V3X was my best-performing model over time, based on an ensemble of gradient-boosted trees.

This is just an isolated example of the actual model for posterity. To actually see all the data wrangling and engineering that makes this work, check out the Jupyter notebook in the repo.

from xgboost import XGBRegressor
from sklearn.linear_model import LassoCV
from sklearn.decomposition import PCA
from sklearn.base import BaseEstimator

class EraEnsemble(BaseEstimator):
    def __init__(self,
                 n_subs=10,
                 pca_frac=None,
                 subalg=XGBRegressor,
                 mainalg=LassoCV,
                 ):
        self.n_subs = n_subs
        self.submodels = []
        self.sub_preds = []
        self.pca_frac = pca_frac
        self.transforms = []
        self.subalg = subalg
        self.mainalg = mainalg

    def get_params(self, *args, **kwargs):
        return {
            'n_subs': self.n_subs,
            'pca_frac': self.pca_frac,
            'subalg': self.subalg,
            'mainalg': self.mainalg,
        }

    def fit(self, df, y, validation=df_val):
        # Partition the "eras" of data
        n_eras = df.era.nunique()
        min_era = df.era.min()
        max_era = df.era.max()
        STEP = n_eras//self.n_subs

        # Loop over era ranges
        for i in range(min_era, max_era, STEP):
            _data = df[df.era.between(i, i+STEP)]
            _target = _data['target']
            _data = _data[FEAT_COLS]
            if self.pca_frac < 1.0:
                _pca = PCA(n_components=self.pca_frac).fit(_data)
                _data = _pca.transform(_data)
                self.transforms.append(_pca)
            if self.subalg == XGBRegressor:
                submodel = self.subalg(verbosity=0).fit(_data, _target)
            else:
                submodel = self.subalg().fit(_data, _target)
            self.submodels.append(submodel)
            if self.pca_frac < 1.0:
                _preds = submodel.predict(
                    _pca.transform(df[FEAT_COLS])
                )
            else:
                _preds = submodel.predict(df[FEAT_COLS])
            self.sub_preds.append(_preds)
        _X = np.array(self.sub_preds).T
        self.mainmodel = self.mainalg().fit(_X, y)

        return self

    def predict(self, df):
        _preds = []
        for i, sm in enumerate(self.submodels):
            if self.pca_frac < 1.0:
                _data = self.transforms[i].transform(df[FEAT_COLS])
            else:
                _data = df[FEAT_COLS]
            _preds.append(sm.predict(_data))
        _X = np.array(_preds).T

        return self.mainmodel.predict(_X)
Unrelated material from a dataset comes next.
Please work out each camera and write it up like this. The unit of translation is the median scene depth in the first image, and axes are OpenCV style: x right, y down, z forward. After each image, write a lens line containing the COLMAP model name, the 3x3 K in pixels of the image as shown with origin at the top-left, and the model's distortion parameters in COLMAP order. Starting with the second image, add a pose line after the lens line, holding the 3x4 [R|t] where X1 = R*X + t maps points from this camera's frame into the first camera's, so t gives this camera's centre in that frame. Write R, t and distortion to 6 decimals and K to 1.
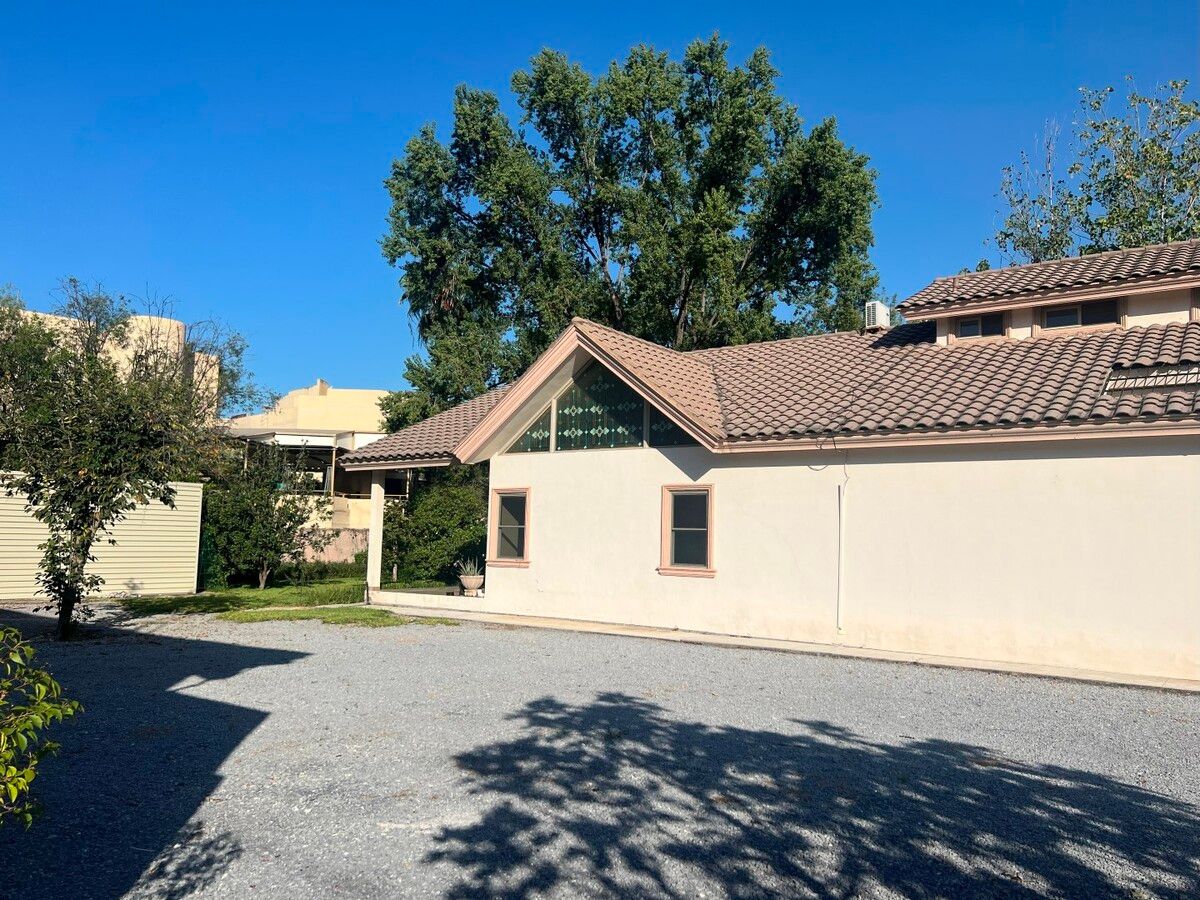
lens RADIAL K [[896.2, 0, 601.4], [0, 896.2, 456.7], [0, 0, 1]] dist [0.052242, -0.059299]
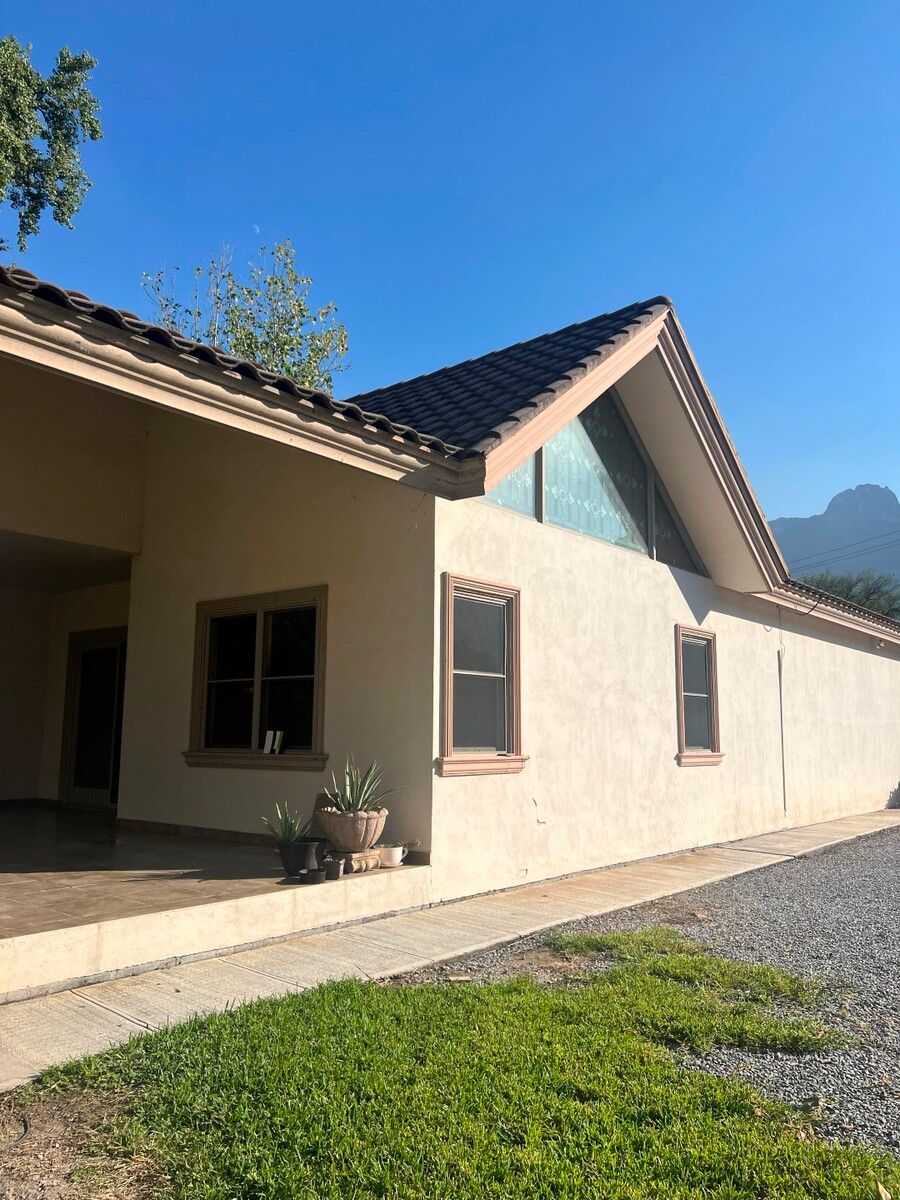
lens RADIAL K [[896.2, 0, 450.0], [0, 896.2, 600.0], [0, 0, 1]] dist [0.052242, -0.059299]
pose [[0.064323, 0.124390, 0.990146, -0.566551], [-0.097238, 0.988261, -0.117836, 0.105345], [-0.993180, -0.088700, 0.075663, 1.108613]]
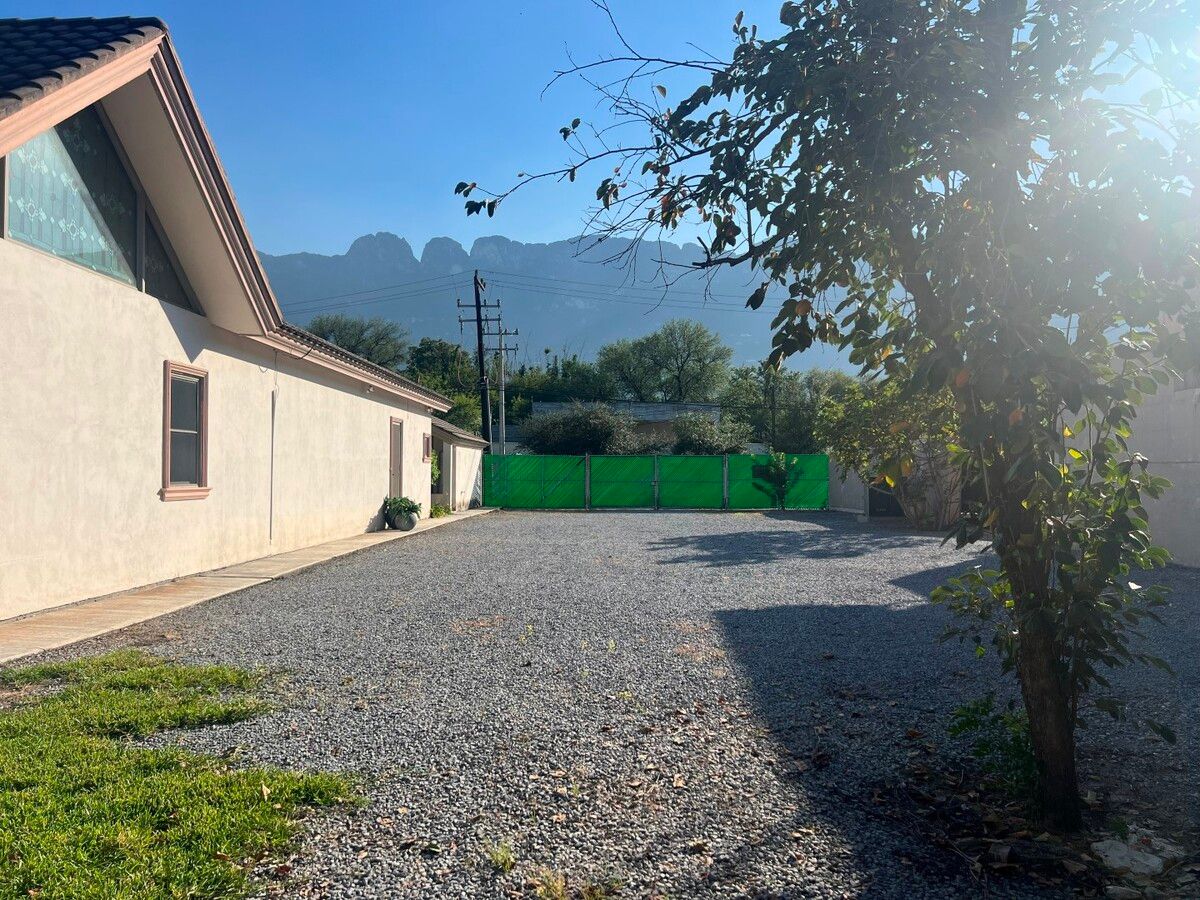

Tips for getting started with Numerai

  1. Read the numerai docs, they’re excellent and will help you get started fast.
  2. Play around and build your own simple models. You can submit weekly predictions from them for free without needing to stake any money.
  3. Get really good by analysing and understanding the dataset. Note that the dataset has updated from the version I was using back in 2022.
  4. Start staking your own models with small sums that you’re happy to lose. Get skin in the game.
  5. Check out my repo to get ideas for other approaches to try and model architecture inspiration.
  6. Check out the Numerai forum and bounce ideas with others. Most people are doing this for fun, so they’re willing to share information and code.